Sukses

Ahok: Jangan-Jangan Pengusaha Mau Tusuk Saya dari Belakang

Ahok tidak menyangka para pengusaha rela menyuap anggota DPRD DKI untuk mengatur peraturan soal reklamasi.

Liputan6.com, Jakarta - Gubernur DKI Jakarta Ahok tidak menyangka para pengusaha rela menyuap anggota DPRD DKI untuk mengatur peraturan soal reklamasi. Padahal, selama bertemu dengannya tidak ada yang protes.

Pemilik nama Basuki Tjahaja Purnama itu curiga ada niat buruk di balik sikap baik pengusaha. Ahok menduga pengusaha sengaja ingin mengkhianatinya.

"Saya marah betul kok depan saya iya, iya, iya, kalau ini jangan-jangan mau menusuk saya dari belakang," ujar Ahok saat menjadi saksi di persidangan Tipikor dengan terdakwa Muhammad Sanusi, Jakarta, Senin (5/9/2016).

Ahok memang menggelar pertemuan dengan para pengembang reklamasi untuk membicarakan kontribusi tambahan yang harus dibayar pengusaha. Dalam pertemuan itu, pengusaha memang sempat menawarkan nilai kontribusi tambahan kepada Ahok.

"Saya bikin ketemu resmi. Saya sampaikan di situ mereka tawarkan Rp 1-2 juta untuk kontribusi tambahan," kata dia.

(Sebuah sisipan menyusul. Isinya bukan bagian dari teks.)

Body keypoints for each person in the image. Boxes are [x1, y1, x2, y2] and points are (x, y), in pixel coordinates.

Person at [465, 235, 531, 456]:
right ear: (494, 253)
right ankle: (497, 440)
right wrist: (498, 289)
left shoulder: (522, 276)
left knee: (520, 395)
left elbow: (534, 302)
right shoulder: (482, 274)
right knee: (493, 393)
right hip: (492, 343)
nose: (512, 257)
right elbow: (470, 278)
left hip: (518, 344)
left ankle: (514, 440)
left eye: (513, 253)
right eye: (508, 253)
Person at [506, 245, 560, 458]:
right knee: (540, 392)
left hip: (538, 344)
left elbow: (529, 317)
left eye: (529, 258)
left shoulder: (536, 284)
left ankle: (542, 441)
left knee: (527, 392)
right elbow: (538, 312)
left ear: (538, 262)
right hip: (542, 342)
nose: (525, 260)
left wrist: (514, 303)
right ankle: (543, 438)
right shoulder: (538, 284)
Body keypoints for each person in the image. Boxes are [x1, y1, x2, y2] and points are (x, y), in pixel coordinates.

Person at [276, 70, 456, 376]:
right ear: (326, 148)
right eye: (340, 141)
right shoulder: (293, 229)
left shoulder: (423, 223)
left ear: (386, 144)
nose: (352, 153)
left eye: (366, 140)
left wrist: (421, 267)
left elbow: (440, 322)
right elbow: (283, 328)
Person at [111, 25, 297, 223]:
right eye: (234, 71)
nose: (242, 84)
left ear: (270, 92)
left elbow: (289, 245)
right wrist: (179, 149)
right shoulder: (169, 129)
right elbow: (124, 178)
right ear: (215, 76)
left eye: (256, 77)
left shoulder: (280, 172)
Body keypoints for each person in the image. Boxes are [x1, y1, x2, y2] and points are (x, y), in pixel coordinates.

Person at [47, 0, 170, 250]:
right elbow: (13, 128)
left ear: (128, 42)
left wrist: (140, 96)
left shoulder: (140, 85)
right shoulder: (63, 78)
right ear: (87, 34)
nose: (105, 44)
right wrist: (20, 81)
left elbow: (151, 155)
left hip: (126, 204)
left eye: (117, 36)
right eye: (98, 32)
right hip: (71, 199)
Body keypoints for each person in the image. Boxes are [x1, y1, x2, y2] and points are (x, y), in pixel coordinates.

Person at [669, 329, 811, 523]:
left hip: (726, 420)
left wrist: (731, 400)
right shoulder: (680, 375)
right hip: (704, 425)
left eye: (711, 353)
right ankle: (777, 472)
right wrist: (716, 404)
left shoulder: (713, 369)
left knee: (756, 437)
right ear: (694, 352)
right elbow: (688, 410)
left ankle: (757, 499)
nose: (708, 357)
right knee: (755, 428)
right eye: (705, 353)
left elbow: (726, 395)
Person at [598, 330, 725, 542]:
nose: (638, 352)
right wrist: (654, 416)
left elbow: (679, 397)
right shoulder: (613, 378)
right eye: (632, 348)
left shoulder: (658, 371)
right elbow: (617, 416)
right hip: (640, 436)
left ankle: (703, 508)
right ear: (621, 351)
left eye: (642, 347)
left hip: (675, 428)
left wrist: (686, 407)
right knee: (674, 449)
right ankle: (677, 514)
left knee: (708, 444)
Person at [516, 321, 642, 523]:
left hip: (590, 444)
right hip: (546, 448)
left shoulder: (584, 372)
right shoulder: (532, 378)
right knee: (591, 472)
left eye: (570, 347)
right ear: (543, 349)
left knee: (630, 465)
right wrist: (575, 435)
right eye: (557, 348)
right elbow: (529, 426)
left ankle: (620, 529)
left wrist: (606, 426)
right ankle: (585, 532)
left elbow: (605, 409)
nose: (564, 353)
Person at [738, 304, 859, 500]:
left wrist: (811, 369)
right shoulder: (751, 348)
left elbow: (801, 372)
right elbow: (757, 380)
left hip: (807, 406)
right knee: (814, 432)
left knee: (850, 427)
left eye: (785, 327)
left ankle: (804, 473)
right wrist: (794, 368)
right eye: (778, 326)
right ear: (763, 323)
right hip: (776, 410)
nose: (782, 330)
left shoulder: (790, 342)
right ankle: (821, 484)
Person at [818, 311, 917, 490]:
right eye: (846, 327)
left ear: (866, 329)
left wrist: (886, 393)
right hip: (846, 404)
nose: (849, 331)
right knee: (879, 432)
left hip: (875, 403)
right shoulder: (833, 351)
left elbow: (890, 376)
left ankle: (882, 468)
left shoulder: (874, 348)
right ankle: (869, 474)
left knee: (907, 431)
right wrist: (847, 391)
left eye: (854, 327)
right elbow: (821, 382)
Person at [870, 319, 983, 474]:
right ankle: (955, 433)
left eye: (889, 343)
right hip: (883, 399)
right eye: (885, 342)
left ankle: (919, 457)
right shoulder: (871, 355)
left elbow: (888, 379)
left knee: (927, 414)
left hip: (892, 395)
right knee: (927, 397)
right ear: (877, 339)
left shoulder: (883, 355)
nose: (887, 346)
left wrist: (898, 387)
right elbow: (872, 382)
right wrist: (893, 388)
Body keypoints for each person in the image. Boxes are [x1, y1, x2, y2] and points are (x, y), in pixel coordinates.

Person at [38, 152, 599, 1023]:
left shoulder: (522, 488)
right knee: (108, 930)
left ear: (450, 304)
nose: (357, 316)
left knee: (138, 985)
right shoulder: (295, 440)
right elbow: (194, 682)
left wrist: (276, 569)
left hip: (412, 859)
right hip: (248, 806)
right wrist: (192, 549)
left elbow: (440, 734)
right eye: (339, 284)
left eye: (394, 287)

Namun, Ahok menolak tawaran itu. Kontribusi tambahan sebagai bagian dari kewajiban pengembang reklamasi akan ditentukan kemudian melalui penghitungan tertentu.

"Saya katakan, untuk kontribusi tambahan nanti akan kita hitung kita kaji. Akhirnya ketemu angka 15 persen NJOP," Ahok memungkasi.

Dakwaan Sanusi

Jaksa mendakwa Sanusi menerima suap Rp 2 miliar dari Ariesman Widjaja melalui asisten Ariesman, Trinanda Prihantoro. Diduga suap Rp 2 miliar itu ditujukan dengan maksud Sanusi selaku anggota DPRD DKI dan Ketua Komisi D DPRD DKI 2014-2019 dapat membantu percepatan pembahasan dan pengesahan Rancangan Peraturan Daerah (Raperda) tentang Rencana Tata Ruang Kawasan Strategis Pantai Utara Jakarta (RTRKSP).

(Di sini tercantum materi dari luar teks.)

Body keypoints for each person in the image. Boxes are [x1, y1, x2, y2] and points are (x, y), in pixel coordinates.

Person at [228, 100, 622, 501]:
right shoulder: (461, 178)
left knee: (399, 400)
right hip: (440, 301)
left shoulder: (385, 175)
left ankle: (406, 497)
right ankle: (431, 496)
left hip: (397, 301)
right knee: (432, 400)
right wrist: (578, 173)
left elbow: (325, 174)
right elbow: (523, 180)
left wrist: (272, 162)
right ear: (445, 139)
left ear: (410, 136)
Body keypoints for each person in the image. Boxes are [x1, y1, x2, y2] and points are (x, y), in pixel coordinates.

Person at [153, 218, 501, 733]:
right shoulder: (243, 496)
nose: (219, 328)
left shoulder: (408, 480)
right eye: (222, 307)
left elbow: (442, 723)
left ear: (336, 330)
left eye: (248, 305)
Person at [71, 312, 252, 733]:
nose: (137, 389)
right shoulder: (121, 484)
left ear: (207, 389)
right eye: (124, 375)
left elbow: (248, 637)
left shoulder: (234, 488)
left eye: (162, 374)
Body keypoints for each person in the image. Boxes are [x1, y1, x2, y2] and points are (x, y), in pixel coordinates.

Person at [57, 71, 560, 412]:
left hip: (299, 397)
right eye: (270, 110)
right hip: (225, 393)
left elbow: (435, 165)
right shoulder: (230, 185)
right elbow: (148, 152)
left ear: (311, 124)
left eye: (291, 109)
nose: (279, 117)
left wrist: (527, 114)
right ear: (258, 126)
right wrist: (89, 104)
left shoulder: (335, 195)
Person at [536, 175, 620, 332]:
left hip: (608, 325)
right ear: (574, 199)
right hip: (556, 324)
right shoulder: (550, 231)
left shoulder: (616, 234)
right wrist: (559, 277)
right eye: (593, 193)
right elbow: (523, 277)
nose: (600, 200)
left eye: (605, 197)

Suap juga dimaksudkan agar Sanusi mengakomodir pasal-pasal sesuai keinginan Ariesman selaku Presdir PT APL dan Direktur Utama PT Muara Wisesa Samudra (MSW). Tujuannya, agar PT MSW mempunyai legalitas untuk melaksanakan pembangunan di Pulau G kawasan Reklamasi Pantura Jakarta.

Atas perbuatan itu, Sanusi yang juga adik kandung Wakil Ketua DPRD DKI Mohamad Taufik tersebut didakwa melanggar Pasal 12 huruf a atau Pasal 11 Undang-Undang Nomor 31 tahun 1999 sebagaimana diubah dengan Undang-Undang Nomor 20 tahun 2001 tentang Pemberantasan Tindak Pidana Korupsi (UU Tipikor) juncto Pasal 64 ayat 1 KUHP.‎

Selain itu, Jaksa juga mendakwa Sanusi dengan pencucian uang.‎ ‎Sanusi didakwa melakukan pencucian uang dengan membelanjakan atau membayarkan uang senilai Rp 45.287.833.733 (Rp 45 miliar lebih) untuk pembelian aset berupa tanah dan bangunan serta kendaraan bermotor. Tak cuma itu, Sanusi juga menyimpan uang US$ 10 ribu dalam brankas di lantai 1 rumahnya di Jalan Saidi I Nomor 23, Kelurahan Cipete Utara, Kebayoran Baru, Jakarta Selatan.

Uang senilai Rp 45 miliar lebih itu didapat Sanusi dari‎ para rekanan Dinas Tata Air Pemerintah Provinsi DKI Jakarta‎ yang merupakan mitra kerja Komisi D DPRD DKI. Para rekanan Dinas Tata Air Pemprov DKI itu dimintai uang Sanusi terkait pelaksanaan proyek pekerjaan antara tahun 2012 sampai 2015.

Atas perbuatannya, Jaksa mendakwa Sanusi dengan Pasal 3 Undang-Undang Nomor 8 tahun 2010 tentang Pencegahan dan Pemberantasan Tindak Pidana Pencucian Uang (UU TPPU) juncto Pasal 64 ayat 1 KUHP.